As president of Santa Ana, Calif.-based manufacturer Ajax Boiler, Terry has on two occasions caught employees breaching network security.
While testing a new company software system, she stumbled upon a staff member bringing a rival's proprietary information into Ajax's system.
Terry spent $6,000 fixing that problem, and hundreds more when a senior manager at the 100-employee company hacked into the network of a former employer, with whom he was involved in a lawsuit.
"We found him reading the HR manager's e-mail," Terry said. "He was involved in a lawsuit and was probably looking for information on it. It was unbelievable."
Both staff members would have escaped notice if it weren't for a recent upgrade to Ajax's security software.
The product, made by Vero Beach, Fla.-based SpectorSoft Corp., essentially records everything employees do on their computers, including Web sites they visit, time spent looking at sites, e-mails sent and more.
The greatest risk to company security now comes from within, security analysts say.

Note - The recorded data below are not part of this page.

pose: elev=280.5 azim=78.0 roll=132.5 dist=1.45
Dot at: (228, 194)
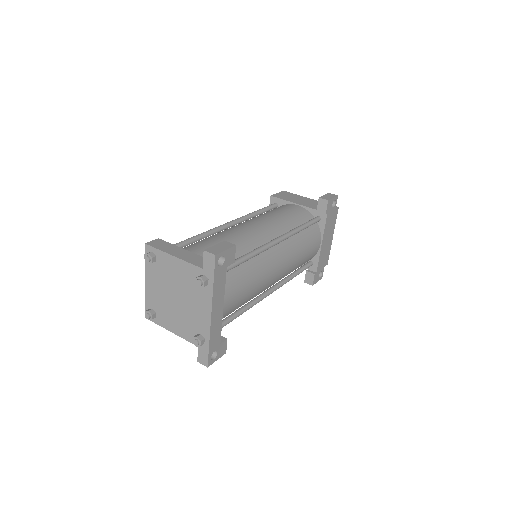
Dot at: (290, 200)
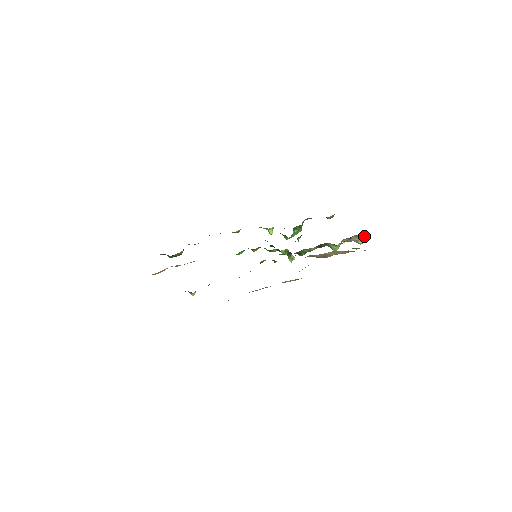
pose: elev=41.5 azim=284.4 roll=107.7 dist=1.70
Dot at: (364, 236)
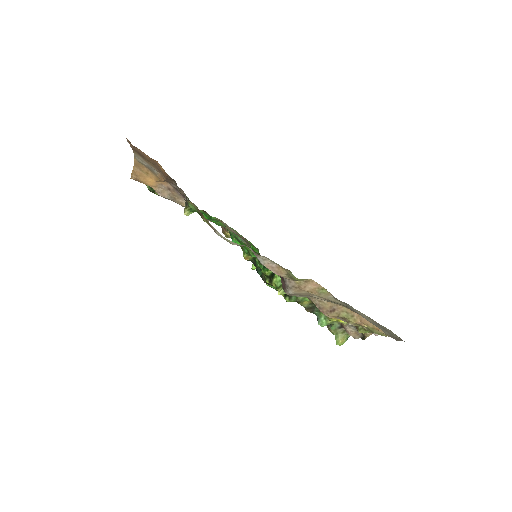
Dot at: (347, 339)
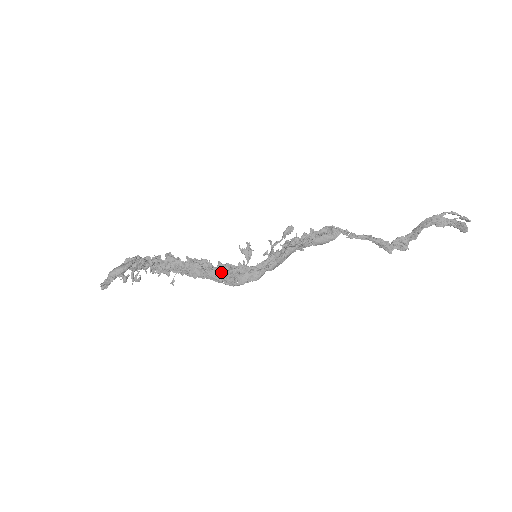
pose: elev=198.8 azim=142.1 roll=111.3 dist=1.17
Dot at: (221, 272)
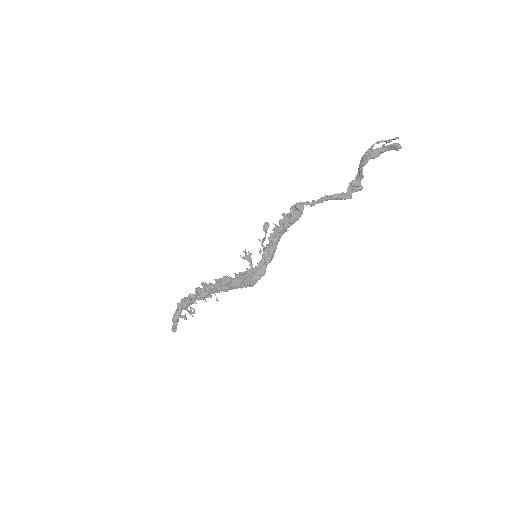
Dot at: (239, 281)
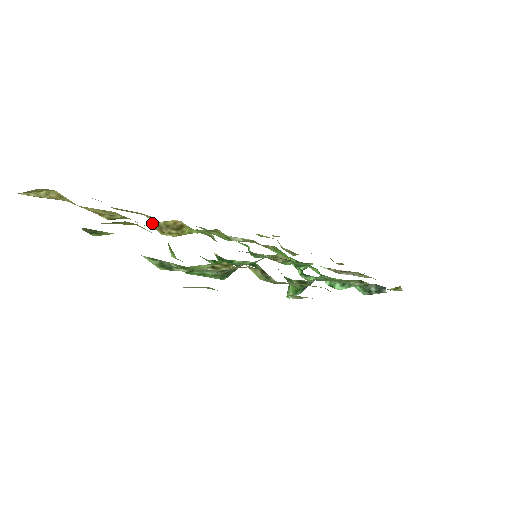
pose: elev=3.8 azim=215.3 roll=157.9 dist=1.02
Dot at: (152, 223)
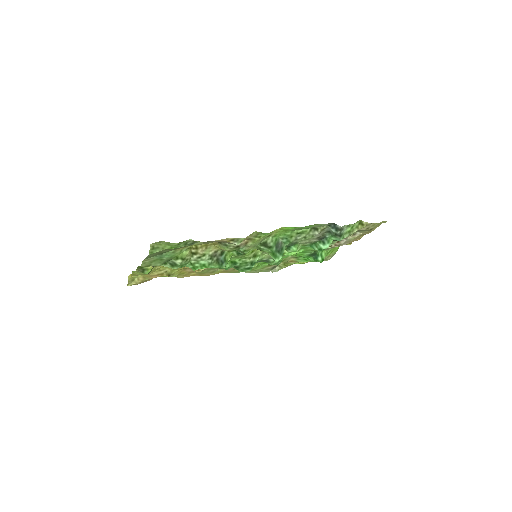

In the past, the threat has been mostly from spammers and hackers.
Market to expand
The market for such security systems is predicted to grow from $919 million to $2.8 billion between 2005 and 2010, according to research firm IDC.
As monitoring technology becomes increasingly sophisticated and widespread, some argue that employers should respect their workers' privacy.

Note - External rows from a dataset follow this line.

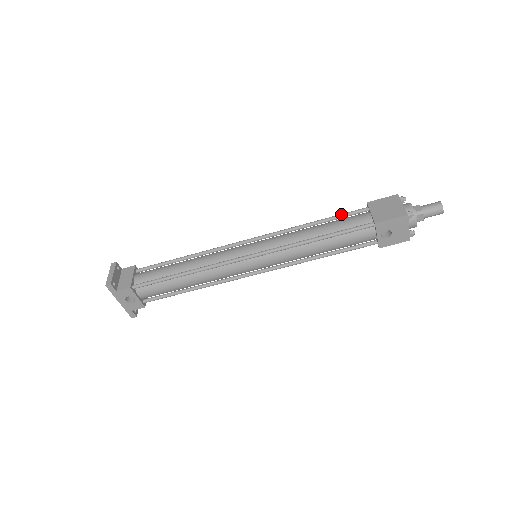
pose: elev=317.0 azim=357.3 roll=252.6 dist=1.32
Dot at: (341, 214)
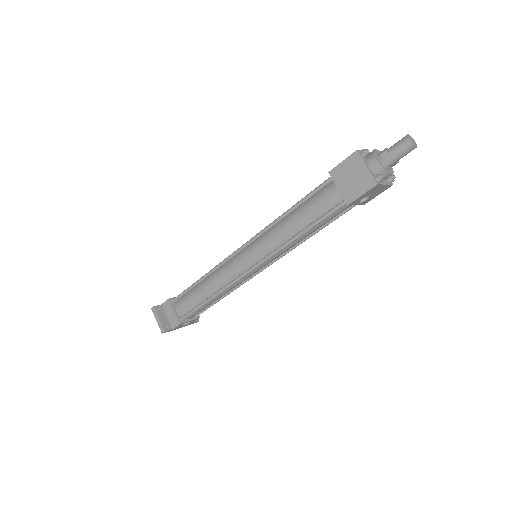
Dot at: (309, 195)
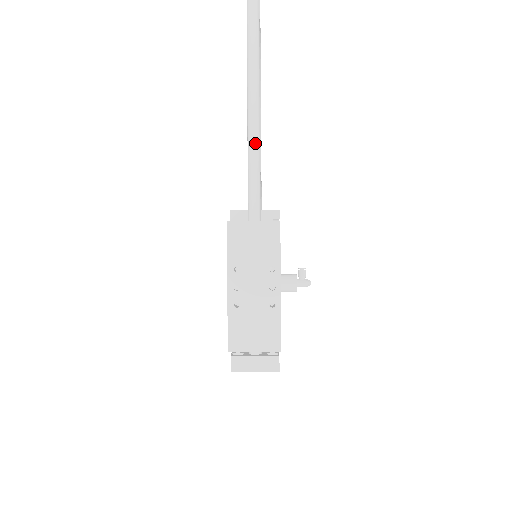
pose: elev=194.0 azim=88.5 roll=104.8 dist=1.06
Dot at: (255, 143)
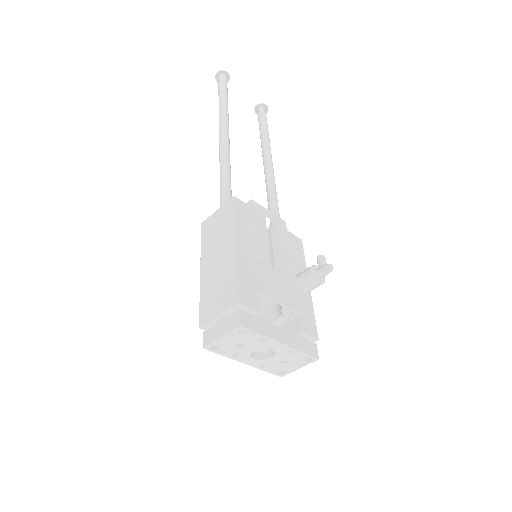
Dot at: (222, 164)
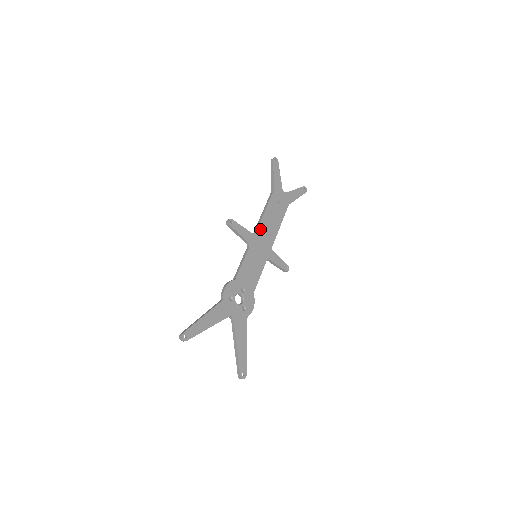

"Businesses have their concerns, and they're legitimate," said Jeremy Gruber, legal director at the Princeton, N.J.-based National Workrights Institute. "But what we need is regulation. We need to see companies balance their concerns with their employees' privacy."

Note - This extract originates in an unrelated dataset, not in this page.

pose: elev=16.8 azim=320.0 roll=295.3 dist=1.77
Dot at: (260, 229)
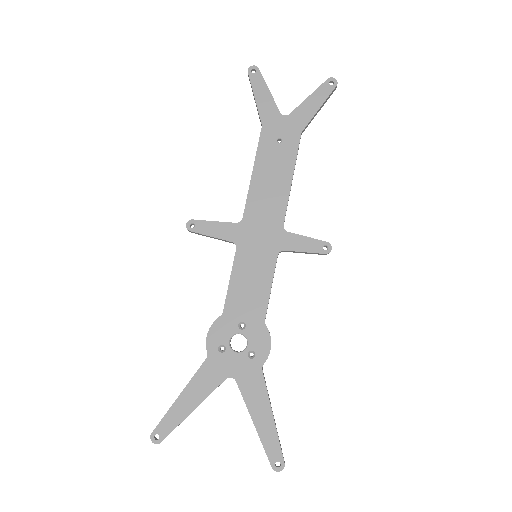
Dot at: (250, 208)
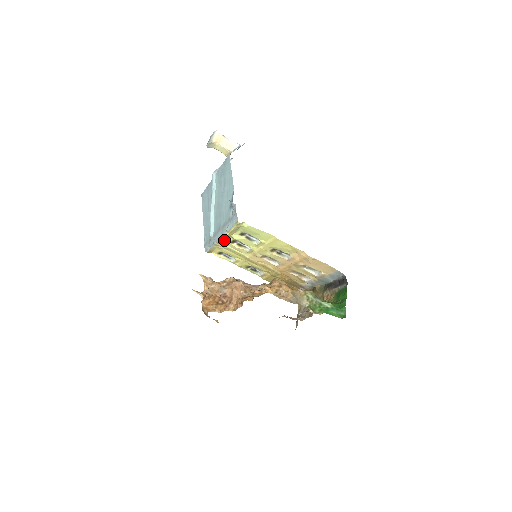
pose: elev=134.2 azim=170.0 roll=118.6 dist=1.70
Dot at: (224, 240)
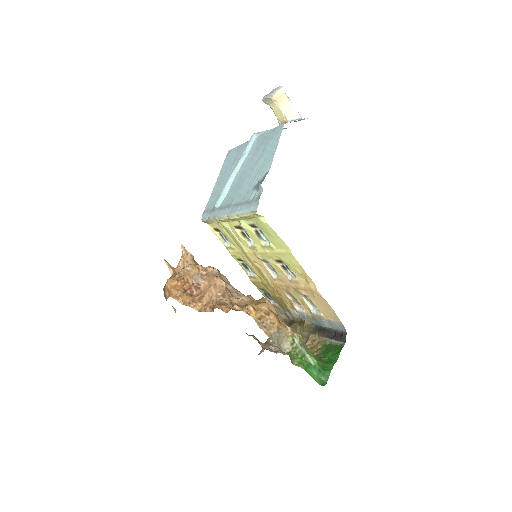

Even well-meaning employees can cause data-security problems.
According to the Privacy Rights Clearinghouse in San Diego, earlier this year the personal information of 302 households - including names, addresses, birthdays and family income ranges - were posted on a public Internet site several times over a five-month period when employees at the U.S. Census Bureau tested new software while working from home.
Breaching other systems
Employees breaching another company's network, as in the case Terry dealt with, also put businesses on the defensive.
"Monitoring is becoming more prevalent now than it has been," said Peter Firstbrook, an analyst with information technology consultant Gartner, adding that the insider threat and compliance issues are driving the growth.
"People sending things to themselves or stealing intellectual property is a real concern."
That's why analysts say that it is important for businesses to keep up with what's new, and pick technology that can monitor, filter and block access to inappropriate Web sites, as well as purge e-mails and instant messaging systems.
"You want to monitor your existing technology, but you need to stay up on what's new - especially if you have a young work force," said Nancy Flynn, executive director of the ePolicy Institute.